Siach HaSadeh are among the elite vanguard of jazz-inclined improvisers breathing new life into otherworldly old Hasidic melodies from centuries past. The Quebec-based band further distinguish themselves with their many haunting diversions into moody, mystical Middle Eastern sounds. Their latest album Song of the Grasses, a collection of exquisitely sad songs, exquisitely played, is streaming online, and the band has a whirlwind New York tour coming up. On March 4 they’ll be doing a set (plus a jam afterward) at the Stephen Wise Free Synagogue, 30 W. 68th St. at 7:30 PM; cover for the show is $15, more if you want the dance lesson or whatever else is happening beforehand, usually a lot at this place. Siach HaSadeh are also at Branded Saloon in Ft. Greene at 8 on March 5 followed at 9 by the more boisterous Breslov Bar Band. Then on March 6 they’ll be at Silvana, 300 W. 116th St at 8 PM as well.

Slow tempos and subdued, highly nuanced playing with minute dynamic shifts are the constants throughout the album’s seventeen tracks. Several of the instrumentals feature elegant handoffs from one instrument to the other; others employ a lot of intricate, sometimes awestruck harmony between Yoni Kaston’s clarinet, Joel Kerr’s bass and accordion, and Gael Huard’s cello. The group opens with Levi Yitzchak’s Berdichever’s Niggun, a droning dirge that pairs off clarinet with a darkly ambered string section throughout a series of slowly rising and falling waves. An alternate take at the end of the album finds the band working it with more sparseness and restraint, with a bit of a free jazz interlude before the melody coalesces again.

Kaston’s clarinet takes on an absolutely disconsolate cavatina-like tone on the brooding waltz Nigun firn di Tsadikkim in Gan Eyden, with a rich blend of harmonies between clarinet, Jason Rosenblatt’s harmonica and Ismail Fencioglu’s oud leading to an unexpectedly energetic but thematically spot-on bass solo. The pensively strolling Rabbeinu’s Niggun – reprised at the end of the album with a bit more oomph – opens with a spiky oud taqsim and then builds to a misterioso groove with the clarinet leading the way.
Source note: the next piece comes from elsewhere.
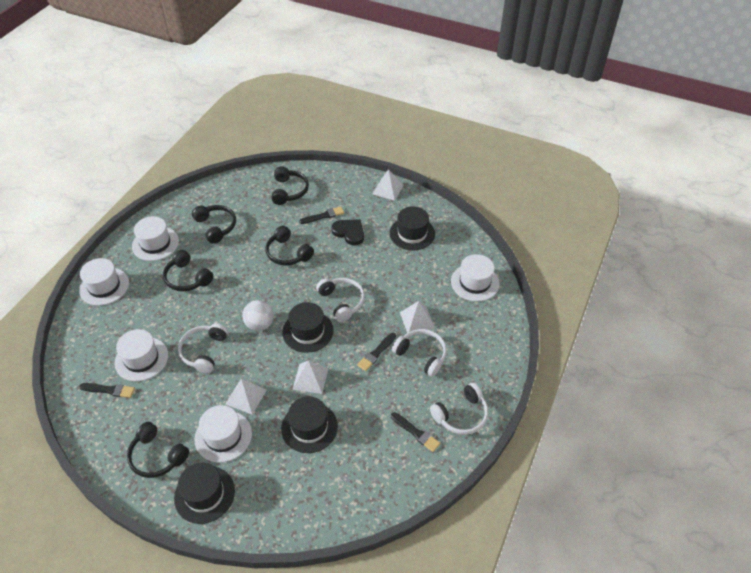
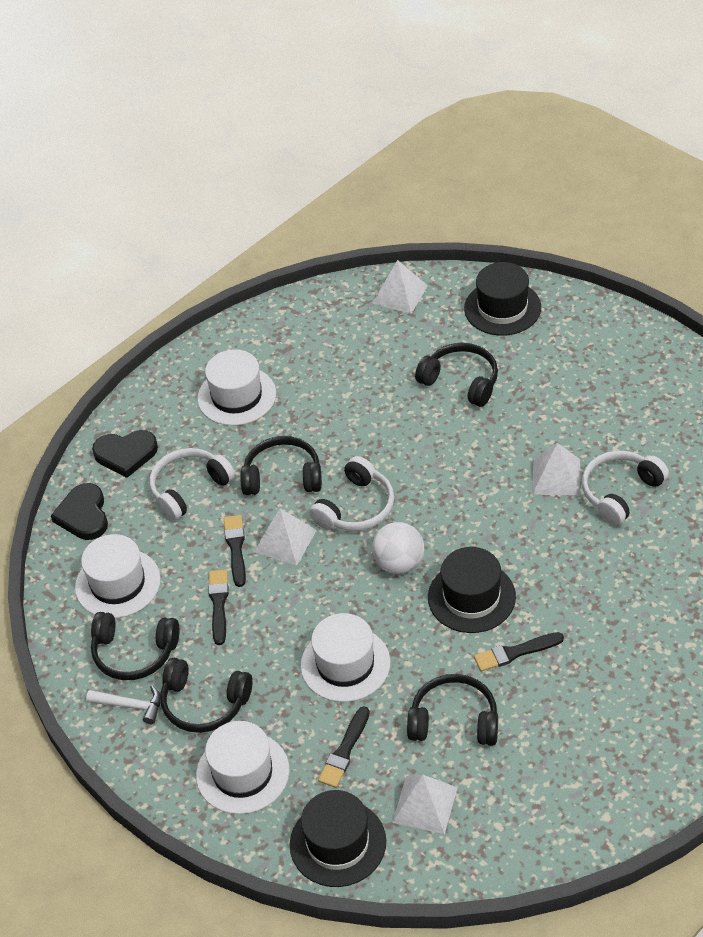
black hat: [174,463,235,524] [281,396,338,453] [282,302,334,353] [390,206,435,250] = 4 -> [290,790,386,887] [428,547,516,633] [464,262,541,336] = 3
black heart: [331,219,364,245] = 1 -> [51,483,108,540] [92,430,158,478] = 2
white hammer: none = 0 -> [86,686,161,724] = 1
white hat: [79,258,129,306] [115,329,168,381] [132,216,179,261] [194,405,252,463] [451,254,499,302] = 5 -> [75,534,161,618] [196,721,289,814] [197,349,276,426] [301,613,390,702] = 4
white headphones: [178,323,228,373] [316,278,365,322] [392,329,447,377] [430,383,488,435] = 4 -> [150,448,235,521] [309,456,394,531] [582,451,669,526] = 3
Dror Yikra contrasts rather blithe, blues-tinted harmonica with murky, low-key clarinet while the bass plays it as a bolero. Baal Shem Tov’s Niggun sets warily emphatic, sustained clarinet against a backdrop of sepulchral flickers from the strings, a dancing bass loop leading the tempo from tricky to straightforward as the clarinet and cello loom menacingly overhead. Yedid Nefesh weaves a web of rich, darkly ethereal harmonies between bass, clarinet and cello, while Menucha Vesimcha offers a rare, jaunty, harmonica-spiced interlude.

Oud and clarinet exchange somberly elegant phrases and then blend with the harmonica on Tolner Niggun, while the darkly dancing North African-tinged diptych Kuni Roni/Maggid’s Niggun might be the best if simplest track here: the oud’s ironically triumphant run down into the abyss midway through might be the album’s high point, such that it is.

There are also a handful of bass-and-clarinet duets: Song of the Seven Beggars, a minimalistic, swaying nocturnal waltz; Radishitz Niggun, a gorgeously otherworldly, Middle Eastern-tinged miniature; Kah Echshof, which brightens just a bit; Agadelcha, an ominously chromatic dark-sky theme that opens with an apprehensive low drone; Dveikus Niggun, which is as tight as it is darkly nebulous; and the album’s most strikingly minimalist track, Tfilas Tal. Is this the best album of the past several months? It’s certainly one of them, as darkly unforgettable as anything you’ll hear this year.

And if you like this stuff, you’ll want to check out Kaston’s intriguing, intense Turkish music duo Ihtimanska with talented multi-reedwoman Ariane Morin.